Working with virtual performer and virtual instrument, Steven Pope creates a dialogue between the factual harmonic grain of bell resonances and the virtual discontinuous grain of their successive attacks. As tempo increases and decreases with mechanical feeling, attacks are bound to cross the grain threshold. But this impending two-part counterpoint remains a perpetual possibility: the virtual performer of Pope's 168 virtual bells imposes his human limits upon speed. These limits are shared &emdash; on a factual basis upon the stage &emdash; by the CD's virtual dancers: Bat out of Hell is ballet music.

Mario Verandi picks up flamenco figures out of which he evolves electroacoustic fioriture that hypertrophy and retire into the flamenco from where they came. Reproduction and creation &emdash; the primordial dichotomy of the medium &emdash; are ruled over by the emphatic flamenco gesture which Verandi performs. Figuras flamencas inflates and deflates. In this movement, music and drama meet, reproduction and creation blend, reality and vagary get mixed up.

With powerful tools, economy of means, and unusual sensibility, Ollertz, Miranda, Verandi, and Pope forge the Western musical tradition from where they speak. On the pretext of pitch, Pope works with perceptually more complex phenomena. On the pretext of timbre, Miranda ponders the fate of his own craft. Ollertz carries the ideal of an abstract musique concrète to impeccable fruition. Verandi makes theatre for the ear.

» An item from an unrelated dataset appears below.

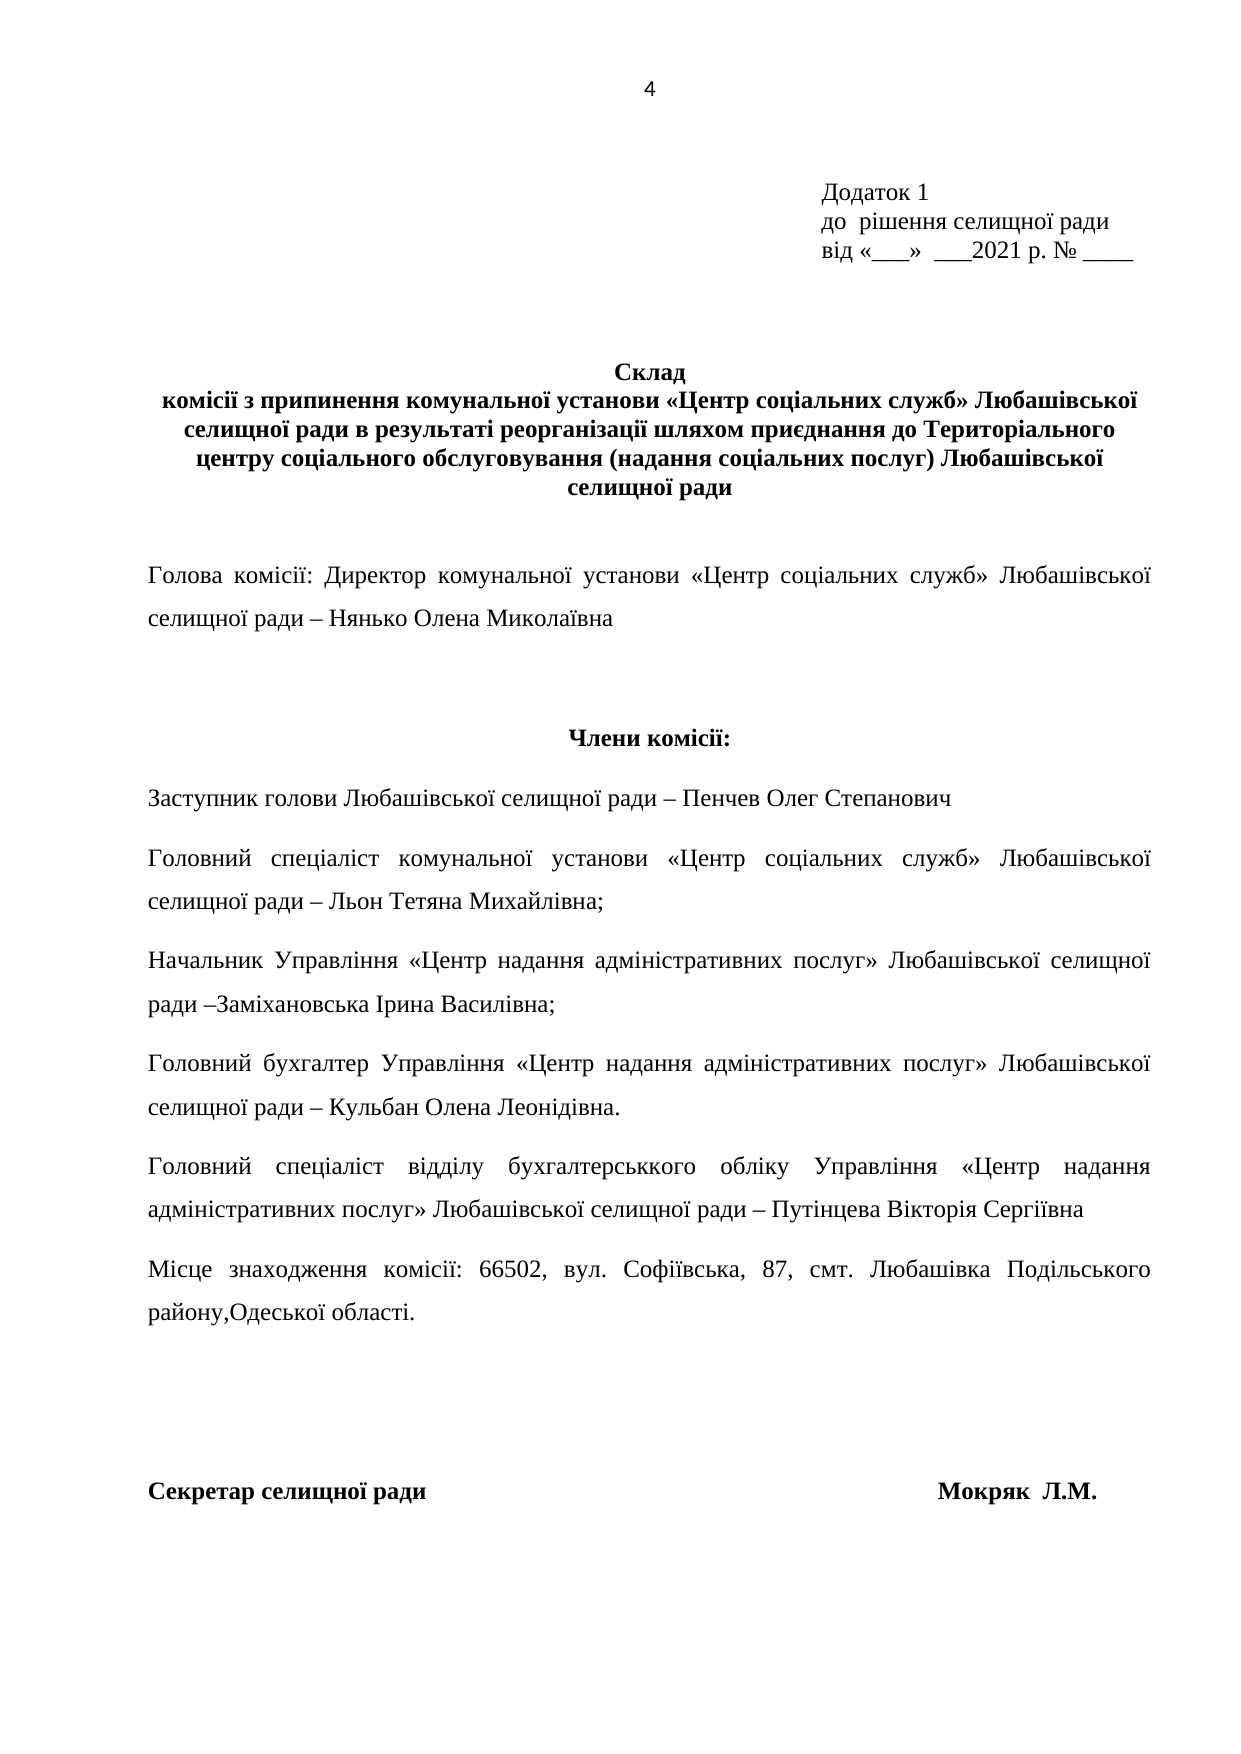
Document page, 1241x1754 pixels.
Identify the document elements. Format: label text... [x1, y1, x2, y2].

We live in a world flattened by an abolishment of all distances which has not brought about any closeness (closeness is not the same as lack of distance). We have lost contact with things and ourselves. We lay the blame on 'technology'. In desperation, we turn to the objects and 'let them speak', but their objectness is tainted with our subjectlessness. The electroacoustic apparatus furnishes powerful means of inquire into the universe of things. Positing sonic things as sonic objects for us to play, it fosters a humanness which, over millennia, we have been losing. The tape-recorder, the synthesizer and the synthesis system are something poietic. They deserve to be heard.